• What is needed: Edit the entries from the start through the line containing "Bridgepoint’s investment proves" by changing "incredibly fast" to "remarkably fast". Give back only those lines, with everything else left as it stands.
***** Exercise data
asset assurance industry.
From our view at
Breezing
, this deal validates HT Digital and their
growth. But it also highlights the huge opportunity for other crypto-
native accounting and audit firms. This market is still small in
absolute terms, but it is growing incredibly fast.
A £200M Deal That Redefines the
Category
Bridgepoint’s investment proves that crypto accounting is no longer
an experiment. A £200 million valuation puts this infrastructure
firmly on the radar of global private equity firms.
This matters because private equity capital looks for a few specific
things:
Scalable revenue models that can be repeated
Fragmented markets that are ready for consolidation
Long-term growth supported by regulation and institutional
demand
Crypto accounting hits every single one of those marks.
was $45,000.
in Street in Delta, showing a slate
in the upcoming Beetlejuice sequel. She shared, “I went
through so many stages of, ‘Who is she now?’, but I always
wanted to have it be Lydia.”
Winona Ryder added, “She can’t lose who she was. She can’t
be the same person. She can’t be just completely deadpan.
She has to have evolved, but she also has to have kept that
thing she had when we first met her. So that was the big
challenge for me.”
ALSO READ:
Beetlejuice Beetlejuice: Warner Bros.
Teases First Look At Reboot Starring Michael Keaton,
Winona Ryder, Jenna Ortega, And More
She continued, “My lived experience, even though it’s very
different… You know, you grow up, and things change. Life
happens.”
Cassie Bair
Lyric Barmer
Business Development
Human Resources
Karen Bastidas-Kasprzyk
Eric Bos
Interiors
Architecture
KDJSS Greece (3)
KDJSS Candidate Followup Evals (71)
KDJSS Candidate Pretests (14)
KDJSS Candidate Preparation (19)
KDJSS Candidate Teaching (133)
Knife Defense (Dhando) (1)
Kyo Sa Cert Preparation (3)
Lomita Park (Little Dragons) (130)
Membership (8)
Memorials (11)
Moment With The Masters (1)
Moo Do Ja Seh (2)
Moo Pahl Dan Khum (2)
**********
• Response area:
asset assurance industry.
From our view at
Breezing
, this deal validates HT Digital and their
growth. But it also highlights the huge opportunity for other crypto-
native accounting and audit firms. This market is still small in
absolute terms, but it is growing remarkably fast.
A £200M Deal That Redefines the
Category
Bridgepoint’s investment proves that crypto accounting is no longer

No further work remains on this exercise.